In 1896, with its second-hand piston-pump Steamer "in very bad shape, not fit to run to a fire," an 1896 third-size Silsby Steam Fire Engine, Type 2D, #2483 was purchased for the Wissahickon Fire Company in September of that year for $2,800. The horse-drawn Engine was built by the former Silsby Manufacturing Company of Seneca Falls, NY. Silsby, along with Clapp and Jones, Ahrens Manufacturing Company, and Button Fire Engine Works, merged to form the conglomerate American Steam Fire Engine Company in 1891. The Steamer was capable of pumping 600 gallons of water per minute, and weighed 5700 pounds, requiring a team of two horses to enable it to quickly respond to fire calls. The Steamer was housed with a parade on Thanksgiving afternoon of that year.
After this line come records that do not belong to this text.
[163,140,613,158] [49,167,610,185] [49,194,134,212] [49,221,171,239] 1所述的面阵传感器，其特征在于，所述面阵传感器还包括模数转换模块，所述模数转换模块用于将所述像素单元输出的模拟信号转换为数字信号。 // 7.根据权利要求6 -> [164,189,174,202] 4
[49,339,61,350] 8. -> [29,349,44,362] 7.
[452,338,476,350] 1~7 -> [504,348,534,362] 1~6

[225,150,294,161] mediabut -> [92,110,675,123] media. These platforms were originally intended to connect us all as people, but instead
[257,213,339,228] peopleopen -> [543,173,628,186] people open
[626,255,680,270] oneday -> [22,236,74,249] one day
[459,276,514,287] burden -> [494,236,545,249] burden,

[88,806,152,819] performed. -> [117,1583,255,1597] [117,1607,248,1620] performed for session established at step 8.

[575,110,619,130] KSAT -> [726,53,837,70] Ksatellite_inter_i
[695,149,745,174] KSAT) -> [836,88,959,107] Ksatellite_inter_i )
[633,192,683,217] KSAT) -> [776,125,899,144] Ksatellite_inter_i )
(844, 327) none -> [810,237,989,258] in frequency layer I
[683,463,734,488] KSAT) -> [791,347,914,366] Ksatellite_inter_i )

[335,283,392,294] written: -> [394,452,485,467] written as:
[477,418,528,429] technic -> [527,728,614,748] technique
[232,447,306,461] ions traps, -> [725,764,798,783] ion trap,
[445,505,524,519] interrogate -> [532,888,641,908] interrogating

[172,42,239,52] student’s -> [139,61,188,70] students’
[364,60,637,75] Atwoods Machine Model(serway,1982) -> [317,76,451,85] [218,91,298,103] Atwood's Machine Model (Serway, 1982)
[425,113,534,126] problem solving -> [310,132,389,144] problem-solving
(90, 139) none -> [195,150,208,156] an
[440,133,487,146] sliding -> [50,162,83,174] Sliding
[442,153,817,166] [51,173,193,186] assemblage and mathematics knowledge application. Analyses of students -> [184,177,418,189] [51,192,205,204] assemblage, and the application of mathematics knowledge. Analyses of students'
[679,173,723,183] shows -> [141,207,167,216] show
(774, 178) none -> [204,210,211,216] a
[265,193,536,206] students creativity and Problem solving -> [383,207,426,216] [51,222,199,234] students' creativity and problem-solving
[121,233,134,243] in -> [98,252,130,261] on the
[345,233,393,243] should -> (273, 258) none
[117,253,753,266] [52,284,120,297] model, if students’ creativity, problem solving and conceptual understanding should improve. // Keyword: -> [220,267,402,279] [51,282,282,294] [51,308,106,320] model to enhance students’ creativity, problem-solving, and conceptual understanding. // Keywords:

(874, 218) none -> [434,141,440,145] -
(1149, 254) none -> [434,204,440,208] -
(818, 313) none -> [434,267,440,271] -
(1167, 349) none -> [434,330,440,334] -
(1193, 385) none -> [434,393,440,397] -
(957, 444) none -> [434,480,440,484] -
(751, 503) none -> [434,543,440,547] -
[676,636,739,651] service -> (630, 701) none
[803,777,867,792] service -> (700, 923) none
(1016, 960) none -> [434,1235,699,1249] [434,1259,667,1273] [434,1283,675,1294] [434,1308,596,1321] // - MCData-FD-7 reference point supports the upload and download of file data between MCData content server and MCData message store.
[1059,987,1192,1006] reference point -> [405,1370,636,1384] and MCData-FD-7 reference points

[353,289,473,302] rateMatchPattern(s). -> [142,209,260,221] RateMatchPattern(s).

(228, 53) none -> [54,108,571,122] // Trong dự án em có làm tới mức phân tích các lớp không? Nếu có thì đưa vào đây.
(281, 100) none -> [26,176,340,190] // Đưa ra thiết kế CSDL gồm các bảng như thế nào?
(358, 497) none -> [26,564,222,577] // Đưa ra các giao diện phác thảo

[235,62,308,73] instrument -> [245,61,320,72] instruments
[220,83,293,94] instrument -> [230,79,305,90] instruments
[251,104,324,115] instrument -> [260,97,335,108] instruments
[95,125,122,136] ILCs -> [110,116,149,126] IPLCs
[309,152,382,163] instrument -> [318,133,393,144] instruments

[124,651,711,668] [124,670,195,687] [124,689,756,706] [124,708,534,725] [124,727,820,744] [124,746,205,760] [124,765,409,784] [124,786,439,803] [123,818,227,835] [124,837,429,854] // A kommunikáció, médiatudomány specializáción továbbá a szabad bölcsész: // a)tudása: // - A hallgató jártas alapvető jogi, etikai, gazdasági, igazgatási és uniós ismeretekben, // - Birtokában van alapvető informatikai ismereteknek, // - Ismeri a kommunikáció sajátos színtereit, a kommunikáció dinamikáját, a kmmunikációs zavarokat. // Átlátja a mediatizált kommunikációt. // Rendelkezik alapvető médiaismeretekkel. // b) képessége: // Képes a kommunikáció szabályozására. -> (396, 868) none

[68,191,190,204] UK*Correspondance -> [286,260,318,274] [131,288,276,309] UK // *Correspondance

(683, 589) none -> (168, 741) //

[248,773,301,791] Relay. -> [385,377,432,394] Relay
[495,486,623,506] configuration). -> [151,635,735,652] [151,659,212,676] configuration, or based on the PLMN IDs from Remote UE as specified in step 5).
The horses used to pull the Steamer also doubled in service pulling the street repair wagon and sprinkling the borough's dirt streets to reduce the despised dust clouds. When the fire alarm (an old locomotive tire) sounded, the driver would bring the horses back to the fire station to be harnessed to the Steamer. The horses knew their job, and sometimes when the alarm sounded and the driver wasn't aboard the repair wagon, the horses would take off for the station before he could climb aboard.
In the early 1900s, the Company depended heavily upon Kate, Lady George, Fanny, Bill, Arthur, Frank and Lou, all horses that were used to pull the Company's apparatus to the fire calls.
The Silsby Steamer was used for many years before being replaced by motorized apparatus. In fact, in 1916 the Company trades the Steamer to American-LaFrance for $200 to help pay for their new apparatus. In a gesture of good will, and probably helped by a limited market for used horse-drawn equipment, American-LaFrance returns the Steamer to the Company, where it's remained ever since. The Silsby Steamer stands today as a piece of our history, tradition and pride and frequently leads our firefighters in prominent parades across the state.
The Company is proud to have its Steamer prominently displayed during 2008 at theAmerican Museum of Natural History in New York City as part of the museum's "The Horse" exhibit, with an expected 500,000 visitors.
In preparation for its visit to the museum, the Company removed a half-century of black paint from portions of the Steamer to determine what the original colors were. In doing so, we uncovered the original red paint and an intricate gold-leafed pattern, along with a prominent logo depicting "AFD", assumed to be Ambler Fire Department. While the Steamer is on loan, plans will be developed to restore this keepsake to its original appearance upon its return.